Want to stun an executive? Tell him his job is simple.
I was meeting with a CEO recently who felt guilty that he wasn’t running around 16 hours a day with his hair on fire. “That feels like what senior leaders are supposed to do,” he said. I laughed and responded, “Well, it is not.”
I tell senior leaders, though, something much different. It’s not an easy job, and it’s not a simplistic job, but it is a simple job. It’s a clear, straightforward job. As a senior leader, when you know the things you need to do, it allows you to be laser focused and not worry about being all things to all people all the time.
So what are the things you need to do as a senior leader? There are only four of them, in my opinion. And all the other decisions and work are tethered to one of these four:
- Set direction
- Set speed
- Set risk
- Set culture
Henry Kissinger said, “The task of the leader is to get his people from where they are to where they have not been.” Focus on these four things, and your company will follow you to go where they haven’t been yet but need to be.
It’s up to the senior leader to say, “We’re going there and not there.”
This is more than just map coordinates and a mailing address. It is philosophical and conceptual. What kind of company are we going to be? What size company are we going to be? What products will we offer? What services will we not provide? What will our geographic boundaries be? These are all questions of direction.
Look at how CEO Marvin Ellison talks about the direction that JC Penney is taking as it expands into the home appliance and remodeling market. Ellison (who just recently took the CEO job at Lowe’s) says, “It’s all about understanding the needs of the customer.” A large percentage of JC Penney customers are home-owning women, so Ellison pushed the company in a new direction to respond to that reality.
What are we going to do and what are we not going to do?
A senior leader can’t simply point out a direction. He or she also has to determine the pace of movement in that direction. The senior leader of the boutique coffee company that decides to franchise must determine the speed of that franchising. The CEO of a huge retailer trying to compete in an ecommerce “order from my phone” world must figure out at what speed to attack.
If you move too fast, you could burn out your team or run out of resources or get ahead of the market. If you move too slow, the opposite happens—your team gets bored, you miss the opportunity, and you use up your resources to prove an opportunity for someone else to capture.

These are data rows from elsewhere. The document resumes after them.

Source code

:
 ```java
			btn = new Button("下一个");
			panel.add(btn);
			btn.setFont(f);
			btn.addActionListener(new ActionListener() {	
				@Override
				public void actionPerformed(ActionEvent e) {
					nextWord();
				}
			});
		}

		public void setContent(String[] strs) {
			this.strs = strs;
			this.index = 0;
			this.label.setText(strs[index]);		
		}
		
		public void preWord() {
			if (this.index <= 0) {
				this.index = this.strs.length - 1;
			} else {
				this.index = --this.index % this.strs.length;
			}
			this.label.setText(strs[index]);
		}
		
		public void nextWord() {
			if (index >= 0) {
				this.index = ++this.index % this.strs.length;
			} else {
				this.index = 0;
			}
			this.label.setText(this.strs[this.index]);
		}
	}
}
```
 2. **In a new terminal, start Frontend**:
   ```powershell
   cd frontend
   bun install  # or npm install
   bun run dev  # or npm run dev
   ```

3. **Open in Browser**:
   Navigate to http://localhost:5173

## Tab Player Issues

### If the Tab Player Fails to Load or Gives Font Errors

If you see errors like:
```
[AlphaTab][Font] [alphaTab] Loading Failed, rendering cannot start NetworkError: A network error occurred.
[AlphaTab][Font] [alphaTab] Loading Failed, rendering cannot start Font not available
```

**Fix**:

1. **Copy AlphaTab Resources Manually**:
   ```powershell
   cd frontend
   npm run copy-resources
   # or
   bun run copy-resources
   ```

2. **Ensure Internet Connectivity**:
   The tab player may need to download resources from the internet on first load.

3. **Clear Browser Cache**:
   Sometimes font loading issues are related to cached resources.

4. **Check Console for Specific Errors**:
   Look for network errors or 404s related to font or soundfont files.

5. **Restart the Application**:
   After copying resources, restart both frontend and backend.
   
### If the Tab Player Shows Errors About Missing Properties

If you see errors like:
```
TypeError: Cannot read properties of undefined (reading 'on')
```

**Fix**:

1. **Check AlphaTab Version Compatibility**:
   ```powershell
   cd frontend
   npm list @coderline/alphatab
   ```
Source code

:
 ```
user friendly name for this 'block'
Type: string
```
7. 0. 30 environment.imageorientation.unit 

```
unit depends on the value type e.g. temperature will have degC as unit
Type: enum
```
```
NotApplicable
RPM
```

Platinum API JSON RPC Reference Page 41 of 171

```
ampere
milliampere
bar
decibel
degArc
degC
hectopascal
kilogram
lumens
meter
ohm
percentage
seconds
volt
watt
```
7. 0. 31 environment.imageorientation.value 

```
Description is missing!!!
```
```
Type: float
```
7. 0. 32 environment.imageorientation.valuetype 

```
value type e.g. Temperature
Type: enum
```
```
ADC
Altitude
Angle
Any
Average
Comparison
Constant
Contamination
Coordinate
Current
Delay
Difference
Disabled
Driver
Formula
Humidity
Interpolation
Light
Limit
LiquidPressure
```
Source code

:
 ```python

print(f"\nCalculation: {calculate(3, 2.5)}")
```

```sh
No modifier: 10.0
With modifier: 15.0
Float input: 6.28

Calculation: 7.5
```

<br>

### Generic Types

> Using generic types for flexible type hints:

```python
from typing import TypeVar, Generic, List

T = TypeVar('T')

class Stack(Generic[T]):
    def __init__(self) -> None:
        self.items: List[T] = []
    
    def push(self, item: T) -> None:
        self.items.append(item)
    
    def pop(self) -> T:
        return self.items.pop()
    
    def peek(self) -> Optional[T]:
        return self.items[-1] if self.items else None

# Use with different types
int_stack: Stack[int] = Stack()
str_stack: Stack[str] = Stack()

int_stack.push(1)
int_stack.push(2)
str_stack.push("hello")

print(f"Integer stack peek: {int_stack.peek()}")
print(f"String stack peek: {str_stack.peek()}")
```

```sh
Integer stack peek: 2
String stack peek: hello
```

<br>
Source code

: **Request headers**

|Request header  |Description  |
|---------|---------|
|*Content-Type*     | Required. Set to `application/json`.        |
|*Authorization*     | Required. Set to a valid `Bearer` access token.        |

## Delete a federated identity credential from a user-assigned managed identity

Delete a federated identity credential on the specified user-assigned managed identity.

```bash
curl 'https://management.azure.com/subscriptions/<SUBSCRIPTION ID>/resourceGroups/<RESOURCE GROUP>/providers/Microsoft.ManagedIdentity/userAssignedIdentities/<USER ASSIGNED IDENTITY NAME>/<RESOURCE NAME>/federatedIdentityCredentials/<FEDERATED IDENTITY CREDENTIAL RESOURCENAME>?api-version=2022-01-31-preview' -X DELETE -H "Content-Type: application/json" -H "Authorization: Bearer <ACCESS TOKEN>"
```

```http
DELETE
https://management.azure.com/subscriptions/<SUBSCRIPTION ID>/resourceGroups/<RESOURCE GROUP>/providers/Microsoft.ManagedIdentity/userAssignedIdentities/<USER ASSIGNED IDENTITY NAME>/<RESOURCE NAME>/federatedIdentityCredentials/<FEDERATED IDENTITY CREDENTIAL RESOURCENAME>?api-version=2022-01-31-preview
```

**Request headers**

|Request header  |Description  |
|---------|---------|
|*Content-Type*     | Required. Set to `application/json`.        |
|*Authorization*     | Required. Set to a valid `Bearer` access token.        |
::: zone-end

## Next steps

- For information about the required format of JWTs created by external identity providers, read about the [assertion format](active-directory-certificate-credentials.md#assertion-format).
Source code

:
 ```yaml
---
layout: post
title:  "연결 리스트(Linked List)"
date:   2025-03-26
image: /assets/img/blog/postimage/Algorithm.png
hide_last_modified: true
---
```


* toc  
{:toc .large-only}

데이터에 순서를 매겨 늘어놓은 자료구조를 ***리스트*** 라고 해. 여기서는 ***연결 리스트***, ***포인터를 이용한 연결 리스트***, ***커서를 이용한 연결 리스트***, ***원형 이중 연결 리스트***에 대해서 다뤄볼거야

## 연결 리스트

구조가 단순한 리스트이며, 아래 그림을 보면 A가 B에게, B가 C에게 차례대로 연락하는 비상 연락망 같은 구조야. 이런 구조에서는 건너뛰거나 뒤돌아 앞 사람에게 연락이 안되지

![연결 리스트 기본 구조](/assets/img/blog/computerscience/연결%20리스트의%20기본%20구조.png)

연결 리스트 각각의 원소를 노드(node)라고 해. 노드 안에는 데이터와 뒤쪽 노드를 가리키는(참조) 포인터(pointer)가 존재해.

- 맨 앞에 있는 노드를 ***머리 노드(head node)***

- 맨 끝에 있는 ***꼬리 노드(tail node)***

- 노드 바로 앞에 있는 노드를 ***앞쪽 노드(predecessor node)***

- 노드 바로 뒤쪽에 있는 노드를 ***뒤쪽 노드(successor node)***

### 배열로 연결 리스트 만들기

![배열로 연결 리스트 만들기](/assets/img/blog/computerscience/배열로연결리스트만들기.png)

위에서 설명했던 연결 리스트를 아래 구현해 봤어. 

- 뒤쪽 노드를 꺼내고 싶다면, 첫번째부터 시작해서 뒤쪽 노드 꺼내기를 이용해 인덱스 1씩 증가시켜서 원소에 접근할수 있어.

How fast can we produce things? How capable is my team (every member of it) to move at that pace? How fast is the market moving? Are customers ready for what we have to offer? And will competitors beat us to the punch or respond so quickly that we won’t be able to hold our market share?
One example is first-time entrepreneurs having to determine how much of their personal wealth and assets to put into their company. It’s the first of many such moments.
Do we launch with no cash flow or wait for cash flow? Do we double down on debt because of the opportunity that’s coming? Do I give increased responsibilities to the up-and-coming employee even though he’s a little green?
When Amazon bought Whole Foods, it was a big risk, but it was also mitigating their own risk as they determine their place in the grocery market. Whole Foods gives Amazon real data on brick and mortar stores, groceries, and the interplay between all of that and online shopping. You better believe Jeff Bezos was in on that decision.
Every organization must measure its risk to achieve success. This is the “at what cost” question. Do you wager all the marbles or just a few?
Every company has a culture whether it has been codified or not. The final task of every senior leader, business owner, and CEO is to set the kind of culture you think will benefit the company, its stakeholders, and its customers most.
I was talking about this topic at lunch with a friend. He noticed that at the hostess station, there was a list of “7 things to do with every customer” which started with “Look the customer in the eye and smile.” Thirty minutes later, a piece of plastic showed up in my green beans. I was very interested to see how the staff would respond to my problem. Those are moments of culture, and the senior leader has to be setting the tone on that, not simply dictating but influencing as well.
Unfortunately, many executives delegate culture to the HR department (one study found that number to be 70%) In reality, though, a healthy culture is one of the best things for a company. It just never shows up on a P&L.
Why This Matters
You do a lot of things as a senior leader, but everything is secondary to these four things. I’ve talked with thousands of CEOs over the years, and what I’ve found is that these four things must be done. If one of them isn’t, one of two things will happen:
- It won’t get done. Accordingly, the company will flounder. It will move in the wrong direction or at a dangerous pace, with too much risk or with a toxic culture. That won’t happen all at once but like a small boat in rough waters, the back and forth will eventually be too much to handle.
- The wrong person will step in and set any of these four instead of the rightful leader doing it. If you don’t set direction, speed, risk, and culture, someone else will. And while you don’t need to protect power at all cost, you are the one with responsibility, the context, and the vision to see more factors.
Colin Powell said, “Great leaders are almost always great simplifiers, who can cut through argument, debate and doubt to offer a solution everybody can understand.”